St. Patrick’s Day started as a pretty generic Christian feast day, complete with church services, to honor the Romano-British missionary and later bishop in Ireland that would become Ireland’s patron saint. Importantly Lenten restrictions on alcohol consumption were generally lifted for St. Patrick’s Day, which made it all a little more merry.
Most of our traditions for this holiday come from the Irish diaspora. It served as more of an excuse for Irish folks around the world to generally celebrate their culture. (And, for many, it’s not even a celebration of a culture, but rather a parody of a culture.) So if going to your local St. Patrick’s Day festival feels like equal parts drunken street fair and Irish cultural expo, you’re in the right spot.
The story goes that Saint Patrick would use shamrocks to explain the holy trinity. Big if true, but as with most things involving a saint, it’s almost certainly not. My dude probably lived in the fifth century, and our earliest depiction of him with a shamrock dates to the 1600s. It’s possible that this was an apocryphal tie-in of the triskele and the various triple deities that Irish pagans worshipped; 3s were very important in Irish culture, and shamrocks were kinda abundant.
Three, not four? Shamrocks and clovers are technically not the same thing. That is to say that all shamrocks are clovers, but not all clovers are shamrocks (sort of; they’re all members of the Trifolium genus. Language weirdness: shamrock is meant to mean “young clover” which they absolutely are not, like, baby clovers or something? wtf.) Shamrocks are all green and always have three leaves. Clovers may be green, purple/red (delicious), white or green and white, and some do have four leaves; as this is somewhat rare (and hard to spot), they are considered a token of good luck.
Back to its ties with Saint Patrick! It’s just as likely that the shamrock has to do with Ireland’s ties to the color green. That tradition was cemented in the 11th century or so in The Book of Invasions. The story goes that a descendant of the Gaels had a snakebite healed by Moses himself; the bite promptly turned green, which doesn’t sound too healed to me, but what do I know, I’m only a doctor on weekends. His descendants went on to settle in Ireland, a land that looks oh so verdantly green and is blessedly free of snakes.

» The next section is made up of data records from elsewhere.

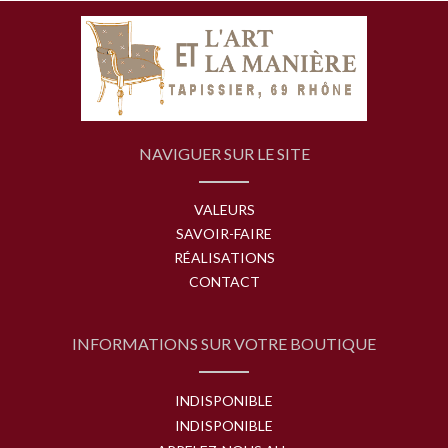
NAVIGUER SUR LE SITE
VALEURS
SAVOIR-FAIRE
RÉALISATIONS
CONTACT
INFORMATIONS SUR VOTRE BOUTIQUE
INDISPONIBLE
INDISPONIBLE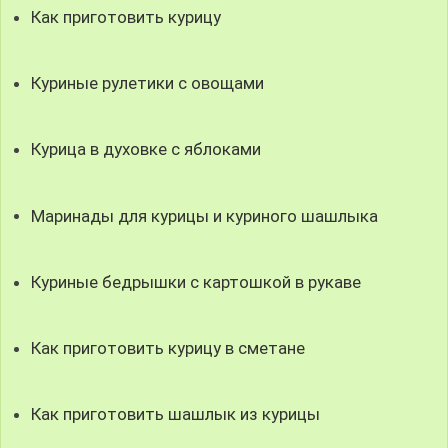
Как приготовить курицу
Куриные рулетики с овощами
Курица в духовке с яблоками
Маринады для курицы и куриного шашлыка
Куриные бедрышки с картошкой в рукаве
Как приготовить курицу в сметане
Как приготовить шашлык из курицы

Wait, about that. So the tale goes that Saint Patrick himself drove the snakes out of Ireland (with a staff. Not unlike Moses). The earliest mention of AN Irish saint driving the snakes out comes in the eighth-ish century, but it gets tied to Saint Patrick in the eleventh and thirteenth. (Look, I know it’s less practical, but I would be way more into Saint Patrick’s Day if everyone was rockin’ venomous snakes on their lapels. …no?)
In the 1640s, the Catholic Confederation debuted a flag featuring a gold harp on a field of green (very tasteful) during the Eleven Years’ War. Green was long considered a largely Catholic symbol, even though Ireland became known as The Emerald Isle. Some Protestant Organizations in the 18th century (including the Protestant Ascendancy) flew orange flags as a nod to William of Orange, who the Protestants had supported. The three-barred version we know was fashioned in the 1830s as a symbol of solidarity with France (which was going through its second revolution) and a hope for an end to Irish separatism. The flag kinda hung around (ha) in the background until the Irish Free State was established in 1922 when it became their official flag; it then became the flag of Ireland in 1937.
Obviously the flag did not heal that pesky problem of Irish separatism. Many Protestants insist on wearing orange for St. Patrick’s Day even now. (Some people cut the difference an wear an orange wig with their green costume. Healing the world with comedy.)
My personal favorite St. Patrick’s Day tradition is the drowning of the shamrock. At the end of the night, everyone’s last drink gets a shamrock in it. It’s then either thrown over one’s left shoulder… or just drunk down with the rest of the pint. To “wet the shamrock” sometimes means to plan to go out and drink on St. Patrick’s Day, or it can be used to refer to the same tradition.